WORK ORDER: The word to find is "from". Copy each line of the material that contains it.

RECORDS FOR THIS EXERCISE:
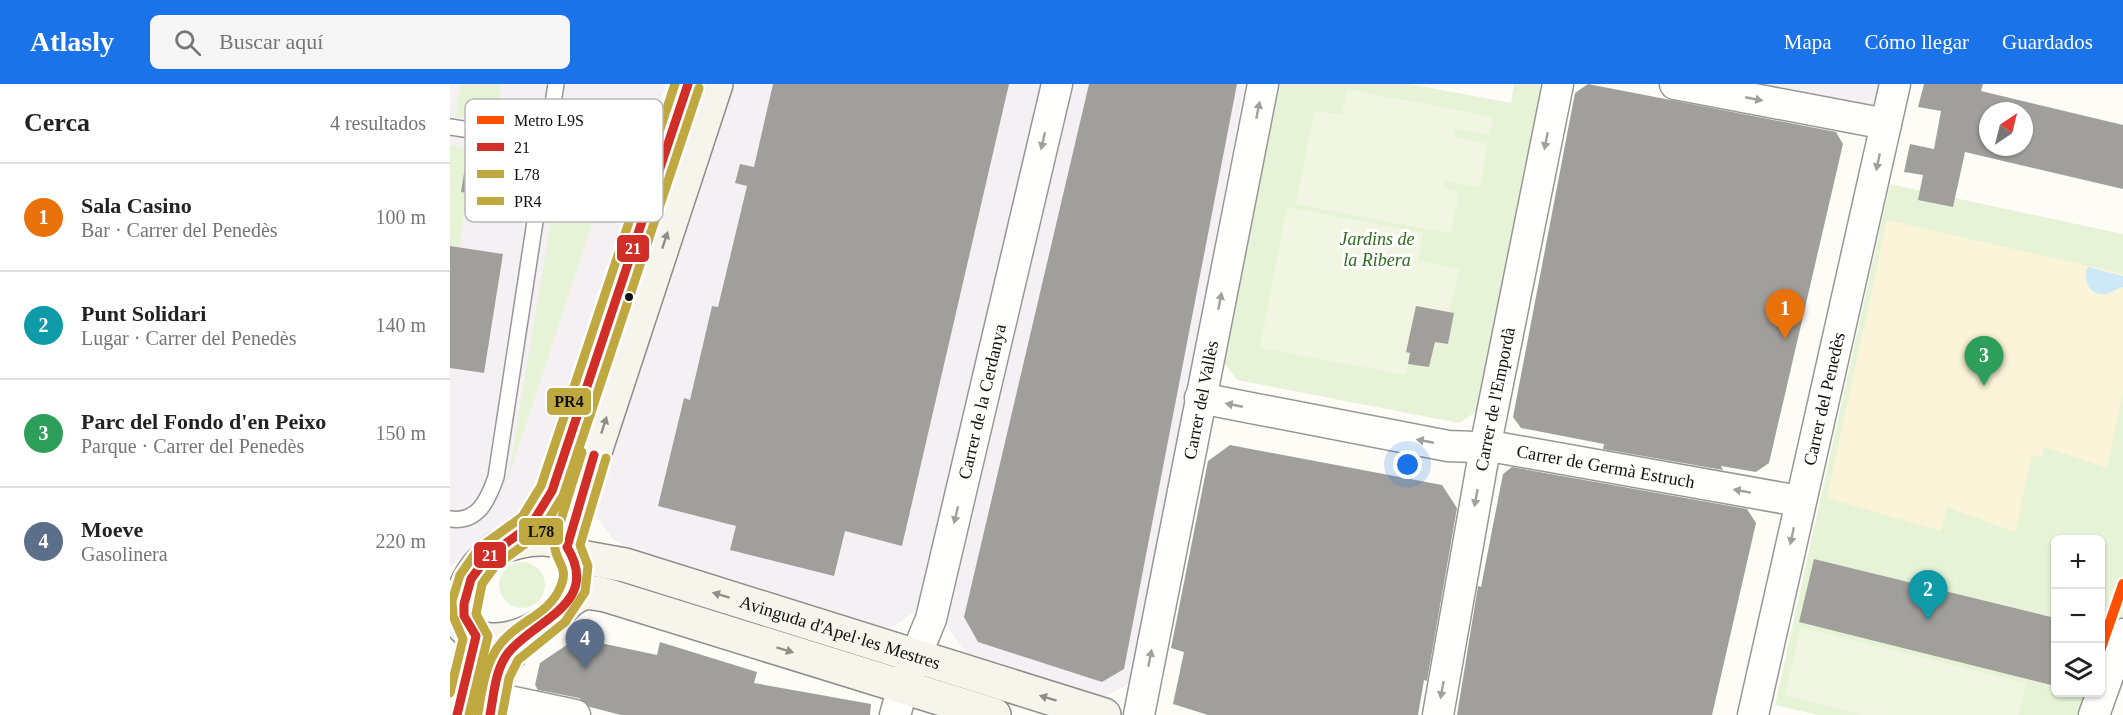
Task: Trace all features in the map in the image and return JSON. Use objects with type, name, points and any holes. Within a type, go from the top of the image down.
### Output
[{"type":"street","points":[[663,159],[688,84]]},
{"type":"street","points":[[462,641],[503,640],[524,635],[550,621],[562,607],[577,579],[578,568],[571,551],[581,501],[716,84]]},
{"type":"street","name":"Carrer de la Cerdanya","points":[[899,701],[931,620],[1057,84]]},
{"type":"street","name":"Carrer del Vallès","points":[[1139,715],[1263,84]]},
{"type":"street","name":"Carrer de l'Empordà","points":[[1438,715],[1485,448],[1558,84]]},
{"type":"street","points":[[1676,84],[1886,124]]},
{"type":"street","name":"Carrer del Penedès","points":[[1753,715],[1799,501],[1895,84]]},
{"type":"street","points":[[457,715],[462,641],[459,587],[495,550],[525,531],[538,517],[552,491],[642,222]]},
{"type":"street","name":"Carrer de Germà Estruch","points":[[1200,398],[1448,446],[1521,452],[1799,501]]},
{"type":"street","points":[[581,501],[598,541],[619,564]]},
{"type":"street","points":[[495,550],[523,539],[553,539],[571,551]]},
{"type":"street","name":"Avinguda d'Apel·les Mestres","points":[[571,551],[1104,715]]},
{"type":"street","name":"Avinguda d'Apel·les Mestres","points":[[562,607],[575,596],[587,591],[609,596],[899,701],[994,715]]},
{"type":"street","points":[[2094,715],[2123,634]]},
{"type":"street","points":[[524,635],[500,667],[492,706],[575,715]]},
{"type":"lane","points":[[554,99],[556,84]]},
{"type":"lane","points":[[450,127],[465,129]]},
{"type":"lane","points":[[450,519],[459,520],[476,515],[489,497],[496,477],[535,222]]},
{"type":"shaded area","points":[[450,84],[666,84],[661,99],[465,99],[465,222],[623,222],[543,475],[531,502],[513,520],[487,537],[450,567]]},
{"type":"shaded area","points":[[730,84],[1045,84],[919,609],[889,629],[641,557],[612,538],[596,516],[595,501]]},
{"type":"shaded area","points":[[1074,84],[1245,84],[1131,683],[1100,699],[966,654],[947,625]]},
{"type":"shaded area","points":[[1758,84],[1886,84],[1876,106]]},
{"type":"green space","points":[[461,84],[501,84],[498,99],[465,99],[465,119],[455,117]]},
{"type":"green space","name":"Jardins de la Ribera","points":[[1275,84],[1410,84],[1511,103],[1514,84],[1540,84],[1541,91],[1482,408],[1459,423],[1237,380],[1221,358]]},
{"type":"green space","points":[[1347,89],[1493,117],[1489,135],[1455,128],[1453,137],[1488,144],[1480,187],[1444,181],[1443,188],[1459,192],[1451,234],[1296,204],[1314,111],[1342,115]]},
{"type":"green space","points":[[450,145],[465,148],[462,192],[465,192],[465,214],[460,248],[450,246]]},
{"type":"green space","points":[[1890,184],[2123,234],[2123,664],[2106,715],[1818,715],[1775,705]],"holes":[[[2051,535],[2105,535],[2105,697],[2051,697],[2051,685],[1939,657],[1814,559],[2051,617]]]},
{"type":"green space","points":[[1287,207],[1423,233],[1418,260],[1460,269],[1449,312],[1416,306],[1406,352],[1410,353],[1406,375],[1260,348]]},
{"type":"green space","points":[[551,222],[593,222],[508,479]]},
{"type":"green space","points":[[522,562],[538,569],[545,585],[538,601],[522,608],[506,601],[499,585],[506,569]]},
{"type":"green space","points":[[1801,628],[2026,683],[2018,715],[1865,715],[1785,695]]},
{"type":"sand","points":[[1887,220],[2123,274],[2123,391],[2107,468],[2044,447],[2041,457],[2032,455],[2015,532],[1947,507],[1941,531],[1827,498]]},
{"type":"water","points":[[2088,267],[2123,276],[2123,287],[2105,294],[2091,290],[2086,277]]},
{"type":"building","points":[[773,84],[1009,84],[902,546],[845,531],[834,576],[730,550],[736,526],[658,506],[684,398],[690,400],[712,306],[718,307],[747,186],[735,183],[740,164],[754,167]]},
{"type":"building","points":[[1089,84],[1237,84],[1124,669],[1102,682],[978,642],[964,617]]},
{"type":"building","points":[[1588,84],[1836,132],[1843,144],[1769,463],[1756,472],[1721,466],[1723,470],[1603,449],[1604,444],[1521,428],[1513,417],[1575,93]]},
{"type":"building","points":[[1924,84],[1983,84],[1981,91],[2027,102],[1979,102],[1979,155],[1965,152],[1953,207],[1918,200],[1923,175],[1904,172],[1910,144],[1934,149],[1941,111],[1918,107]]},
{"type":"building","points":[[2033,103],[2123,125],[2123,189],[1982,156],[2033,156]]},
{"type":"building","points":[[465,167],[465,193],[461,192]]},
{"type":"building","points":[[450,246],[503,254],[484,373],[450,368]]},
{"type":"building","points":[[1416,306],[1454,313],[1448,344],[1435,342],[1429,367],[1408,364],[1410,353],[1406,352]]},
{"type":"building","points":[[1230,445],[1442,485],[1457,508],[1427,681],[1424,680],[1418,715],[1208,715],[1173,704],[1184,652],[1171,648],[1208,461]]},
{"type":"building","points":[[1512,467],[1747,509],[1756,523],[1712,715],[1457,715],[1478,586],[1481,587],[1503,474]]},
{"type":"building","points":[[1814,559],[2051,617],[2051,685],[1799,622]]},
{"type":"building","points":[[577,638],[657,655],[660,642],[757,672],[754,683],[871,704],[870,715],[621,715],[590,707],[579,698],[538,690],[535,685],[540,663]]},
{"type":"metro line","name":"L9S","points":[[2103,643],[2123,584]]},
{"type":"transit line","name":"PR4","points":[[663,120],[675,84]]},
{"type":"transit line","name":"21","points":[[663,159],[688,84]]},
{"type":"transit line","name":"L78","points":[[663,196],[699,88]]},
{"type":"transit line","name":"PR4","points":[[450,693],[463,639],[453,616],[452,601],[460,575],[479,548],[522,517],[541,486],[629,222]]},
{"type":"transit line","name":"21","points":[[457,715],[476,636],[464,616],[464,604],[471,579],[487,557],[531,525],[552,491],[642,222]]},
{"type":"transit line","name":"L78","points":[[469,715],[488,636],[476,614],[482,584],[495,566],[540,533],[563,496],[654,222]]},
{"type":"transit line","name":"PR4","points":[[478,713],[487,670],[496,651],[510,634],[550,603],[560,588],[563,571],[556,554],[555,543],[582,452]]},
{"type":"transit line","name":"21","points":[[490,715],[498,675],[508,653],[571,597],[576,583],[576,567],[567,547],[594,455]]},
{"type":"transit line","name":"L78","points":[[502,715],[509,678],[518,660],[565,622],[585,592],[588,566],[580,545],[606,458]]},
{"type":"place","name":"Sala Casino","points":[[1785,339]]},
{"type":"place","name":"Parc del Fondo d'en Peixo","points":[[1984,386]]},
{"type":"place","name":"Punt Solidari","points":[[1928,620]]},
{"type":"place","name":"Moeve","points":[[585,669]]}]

...

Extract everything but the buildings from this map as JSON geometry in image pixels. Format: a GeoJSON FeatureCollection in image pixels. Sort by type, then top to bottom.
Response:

WORKED SOLUTION:
Task: Trace all features in the map in the image and return JSON. Use objects with type, name, points and any holes. Within a type, go from the top of the image down.
Extract everything but the buildings from this map as JSON geometry in image pixels. Format: a GeoJSON FeatureCollection in image pixels. Sort by type, then top to bottom.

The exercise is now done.